D’hier à aujourd’hui : actualité de certaines analyses politiques

Ce temps de barbarie sauvage et de lâcheté, quand les chantres de la race conduisaient en fanfare l’enterrement de la nation française, reste inscrit dans notre mémoire comme le visage même de l’antisémitisme, sa monstrueuse vérité [18],
écrivait Jean-Pierre Vernant en 1980 après l’éclatement d’une bombe rue Copernic. Cette description pourrait être d’aujourd’hui.
Néanmoins, l’on ne peut pas négliger l’originalité de chaque situation historique. D’hier à aujourd’hui, l’une des différences majeures tient peut-être à des changements de paradigme. Énonçons-les rapidement.

À une tradition d’immortalité des sociétés et des savoirs – à laquelle la jeunesse éternelle de dieux vivant au milieu des hommes (le milieu étant le lieu de la démocratie) n’est sans doute pas totalement étrangère – succède une tradition de mortalité des institutions et des savoirs – à laquelle le vieillissement d’une population sans assurance de renouvellement suffisant des générations n’est pas tout à fait étranger ; de plus, en Grèce, il n’était pas nécessaire d’adhérer à des croyances pour être fidèle, et servir la collectivité en servant les dieux ; aujourd’hui, il est d’abord nécessaire de prêter allégeance et serment pour être fidèle, sans même être sûr de servir la communauté à laquelle chacun appartient.

À l’idée de droit comme exigence de justice valable universellement, telle que les Grecs l’avaient fait émerger avant sa transformation par les Lumières, s’est substituée l’idée de droit comme devoir de légalité imposable à chacun en fonction de sa place et de ses qualités ; les individus ont des droits, et pour chacun ils sont spécifiques ; non seulement existent ainsi des droits de l’individu face à l’État, mais aussi ceux des classes populaires, des salariés, des actifs et des retraités, des chômeurs et des « fins de droit » (!), des médecins, professeurs, magistrats, des femmes et des hommes, des homosexuels, des malades et des bien-portants, etc. Cette spécialisation des droits pourrait faire croire à un progrès de la démocratie ; c’est peut-être, au contraire, un signal de son évidement. La démocratie, pour les Grecs, c’était l’idée qu’il y avait un jeu unique, égal pour tous, et que les règles en étaient applicables à tous les hommes libres ; pour nous, la démocratie, ce serait plutôt l’idée qu’il y a plusieurs jeux, règles, plusieurs registres de liberté.

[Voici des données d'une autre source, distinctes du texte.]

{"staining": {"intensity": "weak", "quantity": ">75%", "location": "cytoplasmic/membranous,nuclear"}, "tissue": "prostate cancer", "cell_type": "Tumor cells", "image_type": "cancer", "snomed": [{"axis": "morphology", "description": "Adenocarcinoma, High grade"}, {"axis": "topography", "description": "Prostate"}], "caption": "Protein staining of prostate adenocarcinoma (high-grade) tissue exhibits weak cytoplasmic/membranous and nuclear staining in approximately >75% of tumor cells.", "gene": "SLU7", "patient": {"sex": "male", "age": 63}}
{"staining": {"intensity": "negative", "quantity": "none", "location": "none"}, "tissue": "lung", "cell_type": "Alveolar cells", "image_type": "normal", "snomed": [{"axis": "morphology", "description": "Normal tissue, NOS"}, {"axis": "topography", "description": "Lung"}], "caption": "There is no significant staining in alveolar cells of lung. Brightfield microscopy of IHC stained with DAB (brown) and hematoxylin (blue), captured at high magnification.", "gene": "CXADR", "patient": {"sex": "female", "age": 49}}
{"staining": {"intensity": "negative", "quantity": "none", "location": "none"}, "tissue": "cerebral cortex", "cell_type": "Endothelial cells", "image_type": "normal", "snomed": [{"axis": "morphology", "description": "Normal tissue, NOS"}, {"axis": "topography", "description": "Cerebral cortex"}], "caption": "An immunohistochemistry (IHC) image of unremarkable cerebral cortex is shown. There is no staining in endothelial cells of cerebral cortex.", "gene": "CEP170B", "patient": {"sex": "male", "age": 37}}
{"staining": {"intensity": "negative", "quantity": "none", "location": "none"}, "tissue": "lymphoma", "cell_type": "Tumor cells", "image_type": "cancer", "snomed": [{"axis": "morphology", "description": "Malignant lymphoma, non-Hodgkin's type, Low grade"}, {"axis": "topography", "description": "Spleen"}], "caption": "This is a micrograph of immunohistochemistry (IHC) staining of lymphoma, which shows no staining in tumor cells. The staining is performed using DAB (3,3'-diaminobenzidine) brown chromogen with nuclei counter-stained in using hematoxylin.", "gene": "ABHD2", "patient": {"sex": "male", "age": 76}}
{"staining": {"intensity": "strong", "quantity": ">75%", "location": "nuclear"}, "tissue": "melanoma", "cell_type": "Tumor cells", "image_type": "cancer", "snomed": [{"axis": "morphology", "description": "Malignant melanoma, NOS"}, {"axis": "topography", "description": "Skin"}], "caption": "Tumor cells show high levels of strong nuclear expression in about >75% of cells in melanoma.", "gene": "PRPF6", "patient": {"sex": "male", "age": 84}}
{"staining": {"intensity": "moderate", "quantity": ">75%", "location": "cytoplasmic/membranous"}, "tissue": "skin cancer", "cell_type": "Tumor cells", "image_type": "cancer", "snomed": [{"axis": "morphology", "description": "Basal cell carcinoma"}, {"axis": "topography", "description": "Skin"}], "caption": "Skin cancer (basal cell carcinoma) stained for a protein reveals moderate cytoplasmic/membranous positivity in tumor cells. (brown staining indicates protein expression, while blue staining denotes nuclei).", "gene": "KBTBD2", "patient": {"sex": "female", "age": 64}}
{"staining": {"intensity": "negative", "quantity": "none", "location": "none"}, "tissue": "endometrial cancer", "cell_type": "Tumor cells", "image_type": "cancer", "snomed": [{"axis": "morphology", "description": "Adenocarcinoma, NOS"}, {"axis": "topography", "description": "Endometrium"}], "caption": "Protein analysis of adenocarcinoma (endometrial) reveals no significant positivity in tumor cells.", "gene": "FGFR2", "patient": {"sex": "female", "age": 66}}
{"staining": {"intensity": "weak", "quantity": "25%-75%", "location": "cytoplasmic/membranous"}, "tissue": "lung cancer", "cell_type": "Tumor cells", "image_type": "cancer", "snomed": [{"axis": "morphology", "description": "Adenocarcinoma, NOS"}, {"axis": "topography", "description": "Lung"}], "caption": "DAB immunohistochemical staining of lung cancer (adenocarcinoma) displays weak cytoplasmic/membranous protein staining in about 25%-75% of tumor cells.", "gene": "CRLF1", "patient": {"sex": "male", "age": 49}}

Enfin, «  on ne raisonne plus aujourd’hui en termes de dessus et de dessous ; il y a ceux qui sont dedans et ceux qui sont dehors [19] ». Notre idée d’intégration (nous éprouvons le besoin d’ajouter « républicaine », pour sauver notre « bonne conscience » politique, notion que les Grecs ne connaissaient pas) intègre l’éventualité de l’exclusion. L’autre est soupçonné d’être un étranger, et l’étranger un inadapté, doublé d’un sauvage. Le fascisme, que Vernant a toujours combattu sous tous ses déguisements, c’est, dans son format contemporain, l’exploitation de la peur et de l’anomie sociale à des fins politiques (au sens de la politique). L’hospitalité grecque, qui est sacrée, c’est l’idée inverse ; et elle s’exerçait, grâce au symbole, au long de la chaîne des générations. La logique politique en est aujourd’hui changée : chacun se demande s’il sera dedans ou dehors ; en même temps, se profile l’urgence d’un traitement thérapeutique de problèmes sociaux.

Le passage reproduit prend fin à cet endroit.